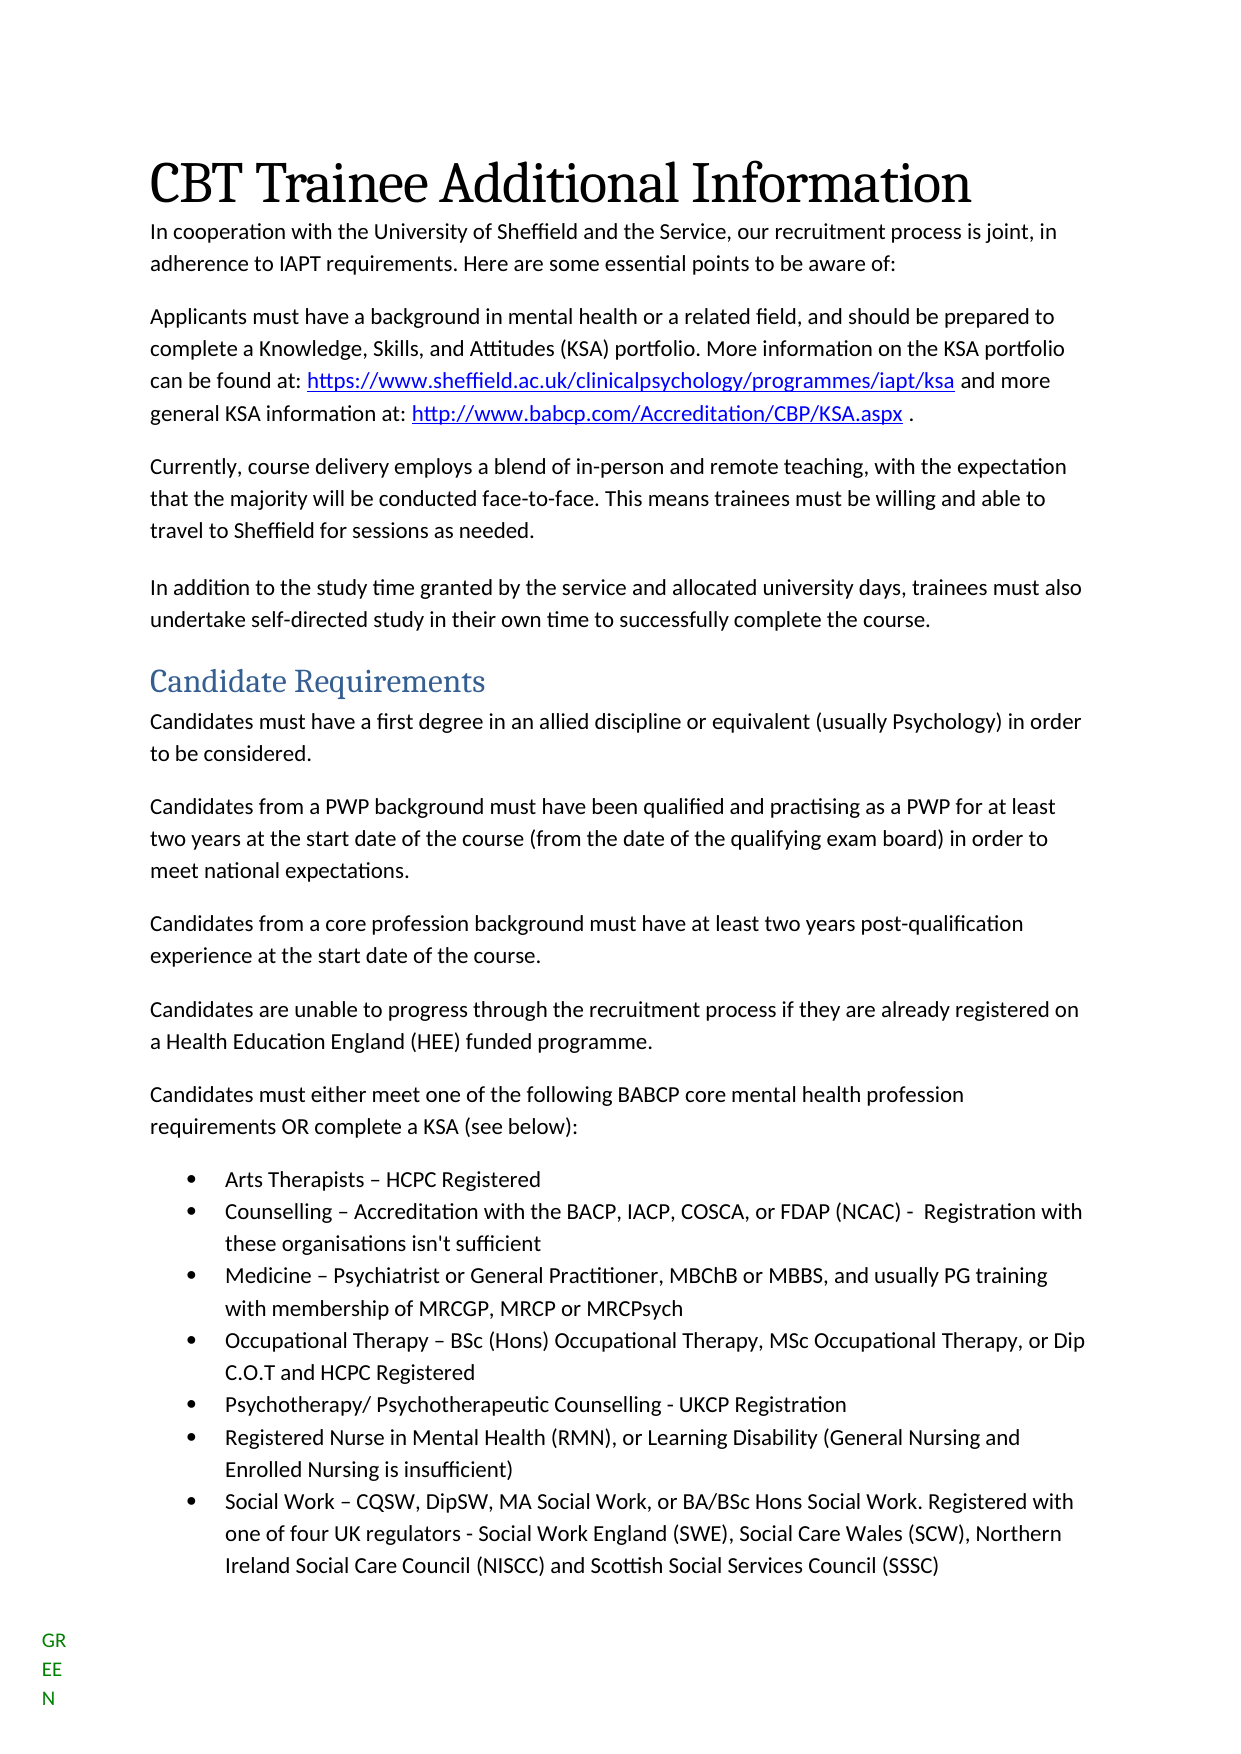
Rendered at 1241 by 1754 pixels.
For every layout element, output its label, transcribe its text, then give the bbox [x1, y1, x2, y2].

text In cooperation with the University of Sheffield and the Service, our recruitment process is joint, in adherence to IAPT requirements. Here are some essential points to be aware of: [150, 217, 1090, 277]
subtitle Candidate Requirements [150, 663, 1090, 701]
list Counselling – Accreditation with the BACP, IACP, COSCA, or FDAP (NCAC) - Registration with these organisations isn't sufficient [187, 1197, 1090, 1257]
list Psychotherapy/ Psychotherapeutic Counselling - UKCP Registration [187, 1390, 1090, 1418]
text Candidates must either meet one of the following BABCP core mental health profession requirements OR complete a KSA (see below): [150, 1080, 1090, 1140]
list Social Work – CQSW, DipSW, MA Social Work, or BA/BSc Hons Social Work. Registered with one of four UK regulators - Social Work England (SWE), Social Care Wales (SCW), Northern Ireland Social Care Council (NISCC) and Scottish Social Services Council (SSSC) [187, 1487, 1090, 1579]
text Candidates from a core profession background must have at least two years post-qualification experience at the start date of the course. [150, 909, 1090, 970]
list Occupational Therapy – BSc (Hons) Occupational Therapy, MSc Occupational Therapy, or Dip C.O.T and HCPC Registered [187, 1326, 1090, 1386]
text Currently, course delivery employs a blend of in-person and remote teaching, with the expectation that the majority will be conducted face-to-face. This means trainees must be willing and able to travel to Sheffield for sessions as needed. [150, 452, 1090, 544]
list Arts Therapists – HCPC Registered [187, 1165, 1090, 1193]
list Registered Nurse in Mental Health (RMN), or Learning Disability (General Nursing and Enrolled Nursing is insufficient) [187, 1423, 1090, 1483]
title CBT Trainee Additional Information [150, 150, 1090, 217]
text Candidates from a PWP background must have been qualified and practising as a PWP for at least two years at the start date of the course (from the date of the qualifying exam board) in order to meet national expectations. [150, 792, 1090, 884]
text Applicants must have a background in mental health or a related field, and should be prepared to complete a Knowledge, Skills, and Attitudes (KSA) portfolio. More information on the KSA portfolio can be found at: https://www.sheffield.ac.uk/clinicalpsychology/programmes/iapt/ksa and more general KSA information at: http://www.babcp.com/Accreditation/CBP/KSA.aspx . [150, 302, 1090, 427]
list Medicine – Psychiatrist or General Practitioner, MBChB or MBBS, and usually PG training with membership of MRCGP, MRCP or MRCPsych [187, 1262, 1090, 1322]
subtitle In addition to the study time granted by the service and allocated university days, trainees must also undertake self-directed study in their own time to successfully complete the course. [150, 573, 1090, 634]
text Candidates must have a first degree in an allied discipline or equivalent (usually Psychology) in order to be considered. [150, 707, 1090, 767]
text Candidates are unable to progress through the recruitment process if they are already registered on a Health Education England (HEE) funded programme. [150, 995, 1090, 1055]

-----

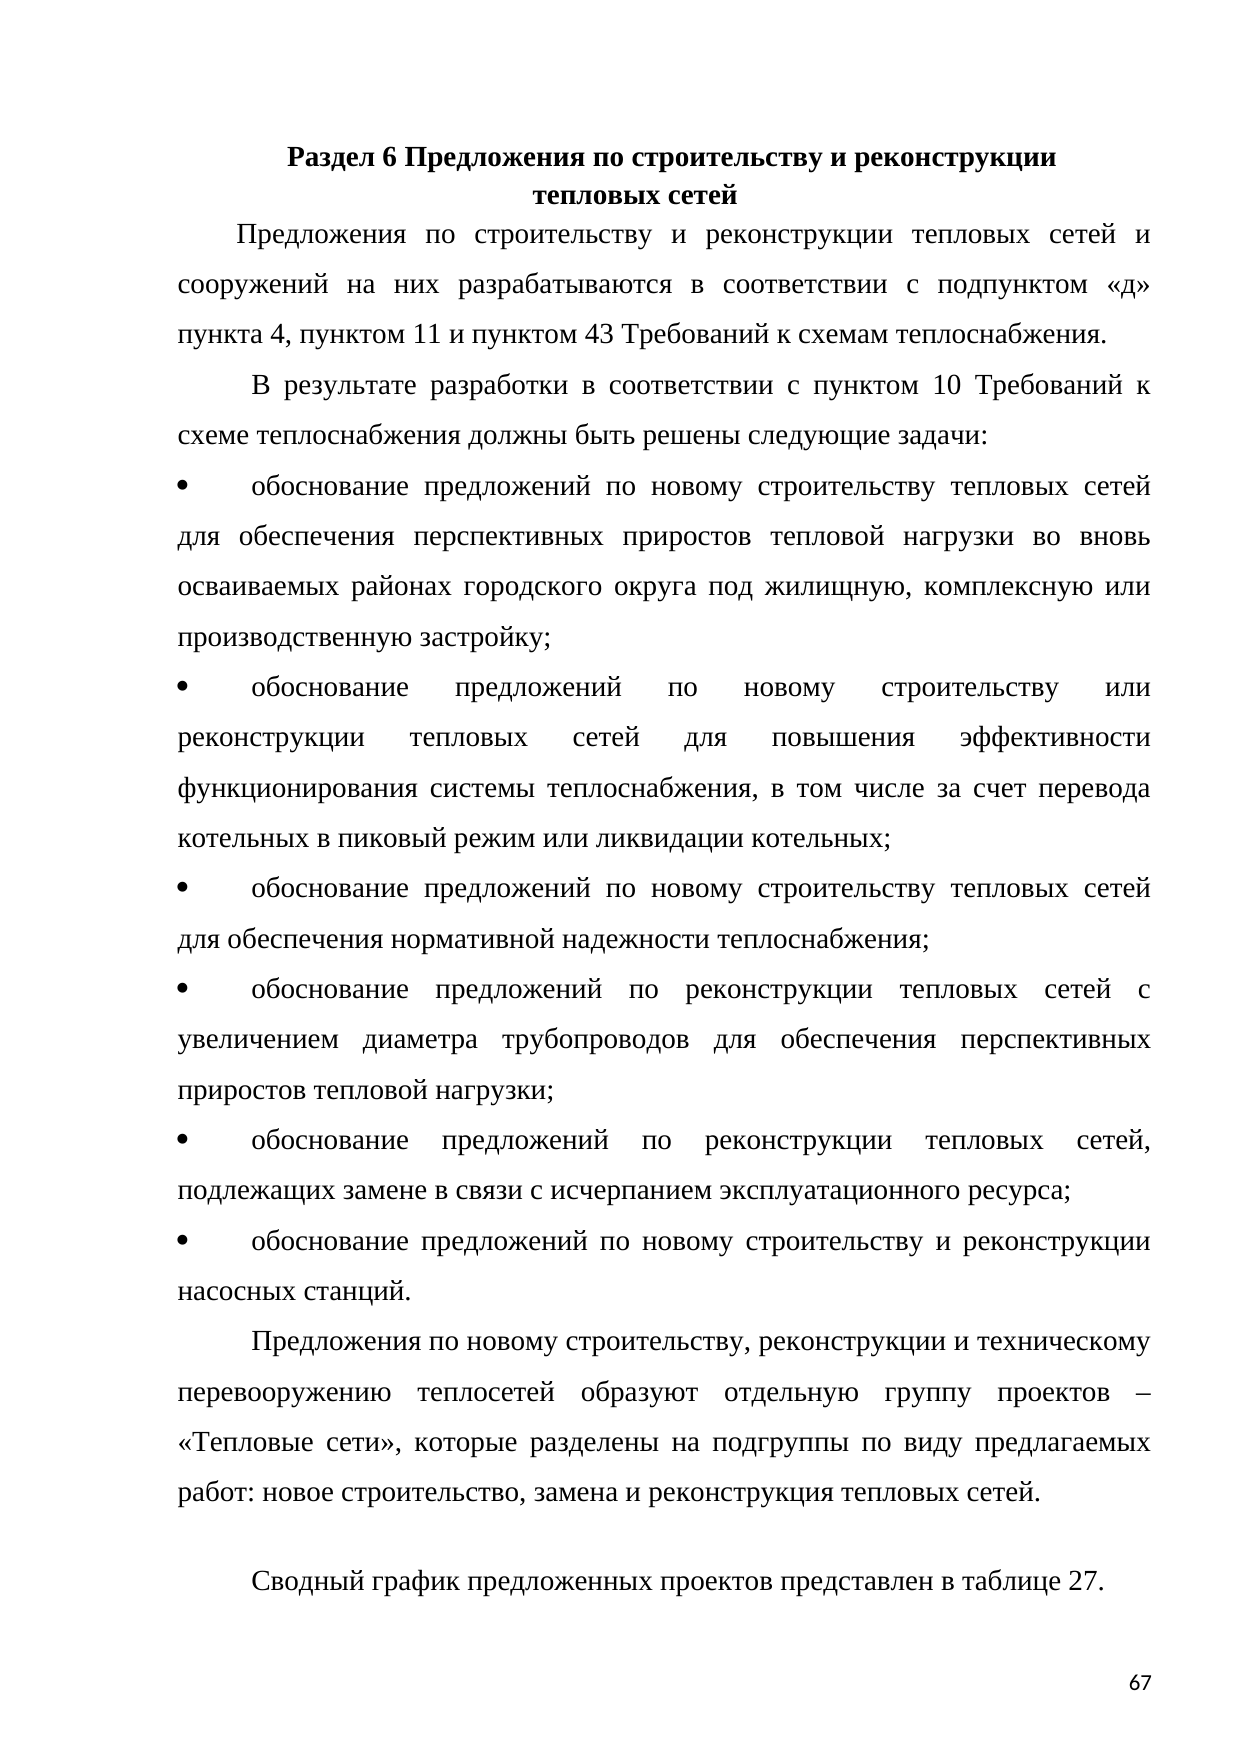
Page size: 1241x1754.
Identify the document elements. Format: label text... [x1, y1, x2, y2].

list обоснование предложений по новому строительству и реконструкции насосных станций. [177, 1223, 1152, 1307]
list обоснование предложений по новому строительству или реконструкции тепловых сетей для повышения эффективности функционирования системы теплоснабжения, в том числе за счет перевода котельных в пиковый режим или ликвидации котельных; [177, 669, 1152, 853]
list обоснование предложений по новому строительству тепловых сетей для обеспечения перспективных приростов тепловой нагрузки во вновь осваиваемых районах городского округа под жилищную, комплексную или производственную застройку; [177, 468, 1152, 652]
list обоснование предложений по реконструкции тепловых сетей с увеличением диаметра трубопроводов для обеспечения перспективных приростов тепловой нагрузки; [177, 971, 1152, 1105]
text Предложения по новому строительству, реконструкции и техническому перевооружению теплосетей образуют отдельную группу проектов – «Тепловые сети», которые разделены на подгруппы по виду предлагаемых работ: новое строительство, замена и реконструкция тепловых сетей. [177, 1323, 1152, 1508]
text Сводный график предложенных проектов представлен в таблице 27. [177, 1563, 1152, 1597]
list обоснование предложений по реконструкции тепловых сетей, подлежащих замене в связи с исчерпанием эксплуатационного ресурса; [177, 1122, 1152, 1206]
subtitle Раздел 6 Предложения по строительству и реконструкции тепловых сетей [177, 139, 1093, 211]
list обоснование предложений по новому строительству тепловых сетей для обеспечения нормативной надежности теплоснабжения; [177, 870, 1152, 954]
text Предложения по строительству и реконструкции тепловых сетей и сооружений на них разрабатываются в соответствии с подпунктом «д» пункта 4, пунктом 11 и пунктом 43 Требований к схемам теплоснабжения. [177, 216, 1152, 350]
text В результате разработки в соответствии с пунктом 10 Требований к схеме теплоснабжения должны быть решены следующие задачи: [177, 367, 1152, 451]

-----

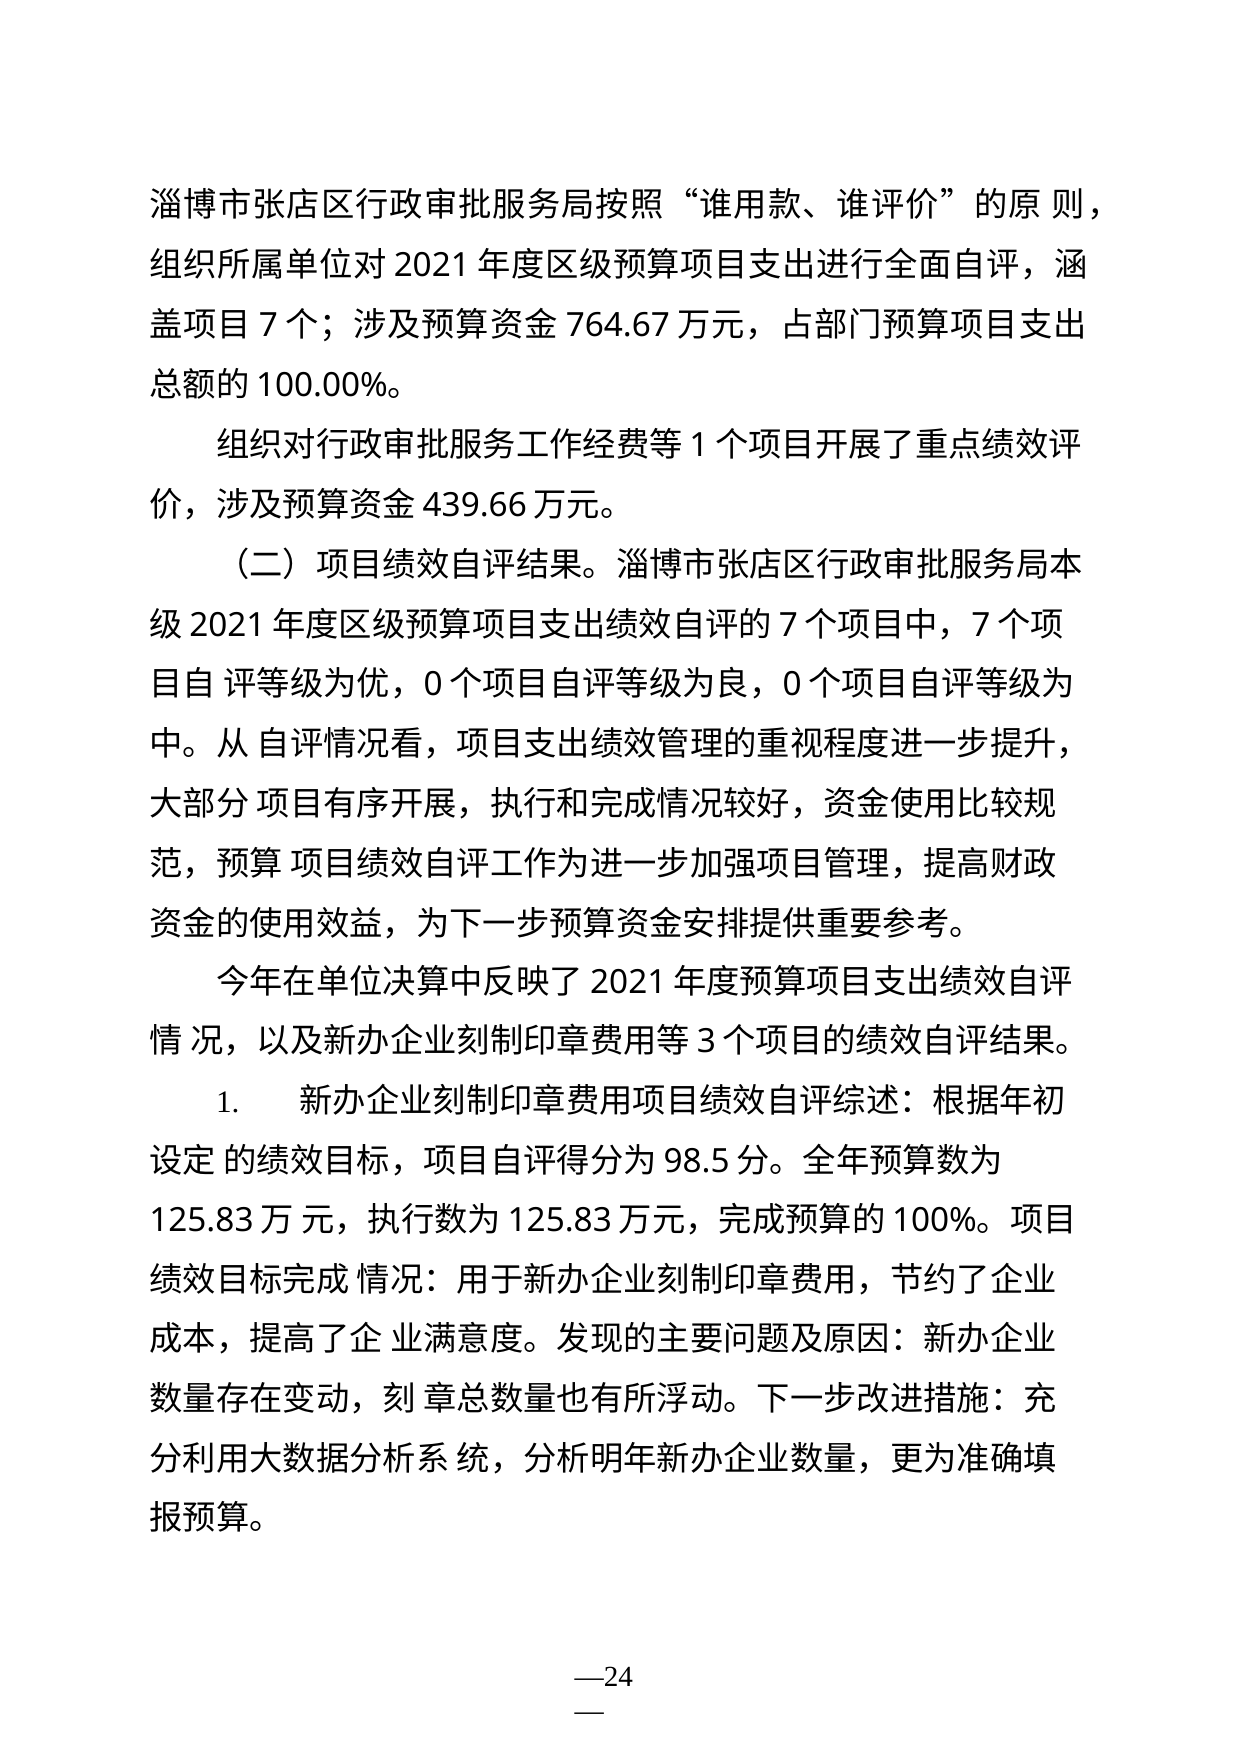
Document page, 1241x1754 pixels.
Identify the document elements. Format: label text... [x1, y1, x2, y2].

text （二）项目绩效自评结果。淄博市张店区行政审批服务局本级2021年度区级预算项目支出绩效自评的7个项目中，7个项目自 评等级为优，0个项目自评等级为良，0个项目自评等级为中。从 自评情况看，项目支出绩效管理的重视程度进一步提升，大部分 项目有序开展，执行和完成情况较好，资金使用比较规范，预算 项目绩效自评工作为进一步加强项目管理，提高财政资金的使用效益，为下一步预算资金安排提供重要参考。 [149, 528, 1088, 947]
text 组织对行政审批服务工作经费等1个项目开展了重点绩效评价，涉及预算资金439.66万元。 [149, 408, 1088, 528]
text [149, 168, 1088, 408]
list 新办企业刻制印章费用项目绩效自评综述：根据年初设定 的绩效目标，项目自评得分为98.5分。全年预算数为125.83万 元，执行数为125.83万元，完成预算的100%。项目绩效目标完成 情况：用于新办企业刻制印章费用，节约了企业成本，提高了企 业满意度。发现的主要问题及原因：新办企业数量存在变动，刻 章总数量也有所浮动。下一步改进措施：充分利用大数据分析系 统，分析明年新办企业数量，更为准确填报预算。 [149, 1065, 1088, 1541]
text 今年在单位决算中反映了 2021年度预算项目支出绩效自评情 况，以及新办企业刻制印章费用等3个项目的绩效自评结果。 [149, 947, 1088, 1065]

-----

Give the number of lines in the records where the word "Counselling" occurs, and add nothing.

SOLUTION TO THE PROBLEM
2